Мать держалась с достоинством. Она тоже избегала смотреть в глаза пришедшим, но встретила их с высоко поднятой головой.
— Что же, его по сю пору не видать не слыхать?
— Пока что нет.
— Может, в полицию заявить, как ты думаешь?
— Для чего? Это их не касается. Воля его, захочет — уйдет, не захочет — придет.
— А ты будешь сидеть и ждать сложа руки? Так нельзя, — вмешалась тетя Дэзи.

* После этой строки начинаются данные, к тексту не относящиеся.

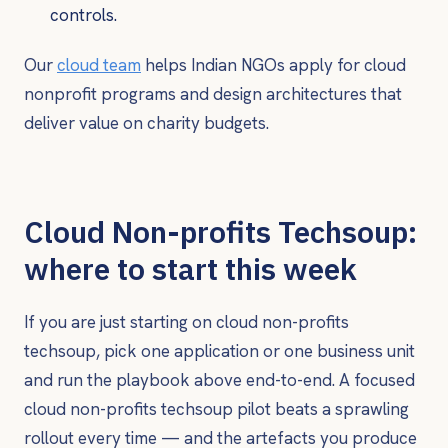
controls.
Our
cloud team
helps Indian NGOs apply for cloud
nonprofit programs and design architectures that
deliver value on charity budgets.
Cloud Non-profits Techsoup:
where to start this week
If you are just starting on cloud non-profits
techsoup, pick one application or one business unit
and run the playbook above end-to-end. A focused
cloud non-profits techsoup pilot beats a sprawling
rollout every time — and the artefacts you produce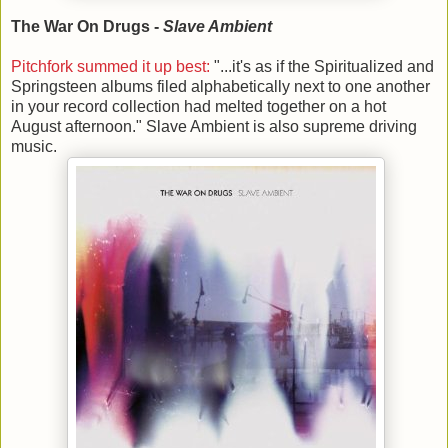
The War On Drugs -
Slave Ambient
Pitchfork summed it up best:
"...it's as if the Spiritualized and
Springsteen albums filed alphabetically next to one another
in your record collection had melted together on a hot
August afternoon." Slave Ambient is also supreme driving
music.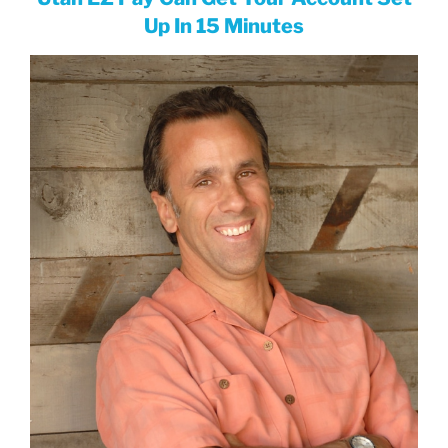
Up In 15 Minutes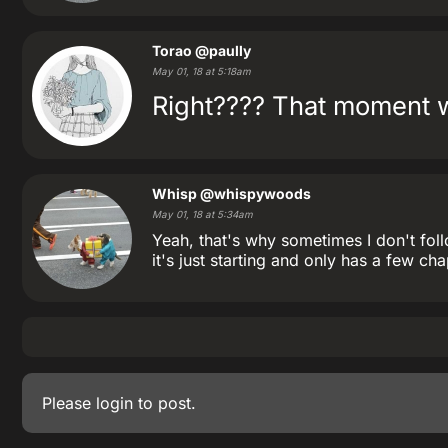
Torao
@paully
May 01, 18 at 5:18am
Right???? That moment wh
Whisp
@whispywoods
May 01, 18 at 5:34am
Yeah, that's why sometimes I don't foll
it's just starting and only has a few cha
Please
login
to post.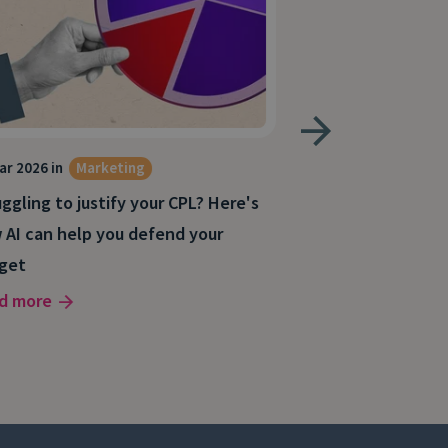
ar 2026 in
Marketing
4 Mar 2026 in
Mark
Digital Marketing
ggling to justify your CPL? Here's
Why your best le
 AI can help you defend your
(and how to fix i
get
Read more
d more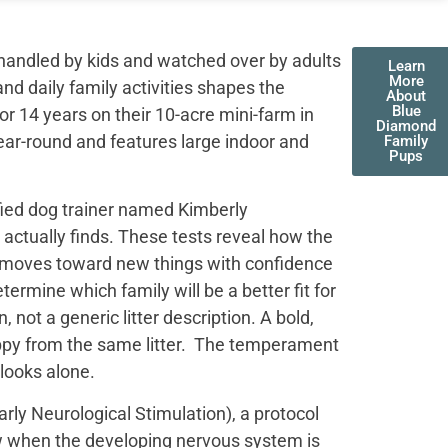
handled by kids and watched over by adults
Learn
More
nd daily family activities shapes the
About
Blue
r 14 years on their 10-acre mini-farm in
Diamond
ear-round and features large indoor and
Family
Pups
fied dog trainer named Kimberly
actually finds. These tests reveal how the
t moves toward new things with confidence
termine which family will be a better fit for
not a generic litter description. A bold,
uppy from the same litter. The temperament
 looks alone.
ly Neurological Stimulation), a protocol
ow when the developing nervous system is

— Я сама разберусь, что мне можно, а что нельзя, — сказала мать, и после этого Джоби велено было идти на улицу.
За высокой грядой облаков, пронизанных рыжим и розовым светом, садилось солнце. В обычный день это означало бы, что ему пора домой, но сегодня его не тянуло возвращаться: если тетя Дэзи с дядей Тедом еще не ушли, мать немедленно пошлет его спать, чтобы он не мешал им. И Джоби повернул в другую сторону; подкидывая ногой камешек — верный способ расцарапать коричневые парадные штиблеты, — он побрел вдоль по улице мимо крикетного поля. На краю поля резвились две дворняжки: одна — рослая, с гладкой черной шерстью; другая — поменьше, лохматая, черная с белыми подпалинами; кружили без устали, поочередно гоняясь друг за другом, наскакивали одна на другую, катались по земле, свиваясь в клубок, шалые от радости, что повстречались. Та, что поменьше, была на поле частой гостьей и порой увязывалась за Джоби и Снапом, поднося им с надеждой палки даже после того, как им давным-давно надоело их бросать. Во время крикетных матчей с нею подчас бывало чистое наказанье: она кидалась на поле за мячом, к досаде промазавшего игрока и великому удовольствию части болельщиков. Чья это собака и как ее зовут, он понятия не имел и окликнул ее просто:
— Эй, пес! Ко мне! Иди сюда, собачка. Ко мне!
Дворняжка на мгновение оторвалась от игры и, разинув пасть, тяжело дыша, посмотрела в его сторону. Она узнала его и заулыбалась. Умей собаки разговаривать, она бы, вероятно, сказала: «Мы с тобой поиграем в другой раз, а сейчас извини — я занята». Во всяком случае, она тотчас ринулась прочь и возобновила прерванные забавы со своим рослым приятелем, который тем временем воспользовался передышкой и успел подпереть дерево задней лапой.
Джоби не стал их больше отвлекать и двинулся дальше, мимо муниципальных домов, вновь размышляя о старушке и ее непрочитанном письме. Она узнает новость завтра утром, когда покажет письмо соседке, — но узнает хотя бы не на сон грядущий в пустом доме, где рядом нет ни одной живой души. Очень легко было бы похвалить себя задним числом за то, что пожалел старого человека, если бы он не знал, что пожалел не столько ее, сколько себя. Побоялся стать свидетелем того, как примет старушка ужасное известие; поспешил оградить себя от чужого потрясения и горя. Ведь могло статься, что оно убило бы ее у него на глазах, хотя, с другой стороны, едва ли: старики на диво выносливый народ. Живут они зачастую на жалкие гроши и приучаются стоически переносить всевозможные невзгоды, принимая жизнь такой, как она есть, с мудростью, которой можно лишь поражаться. Возможно, это происходит от сознания, что дни их сочтены, хотя как это можно сознавать — его уму непостижимо; точно так же нельзя представить себе, что когда-то они тоже были молоды или что он сам когда-нибудь состарится или хотя бы станет взрослым.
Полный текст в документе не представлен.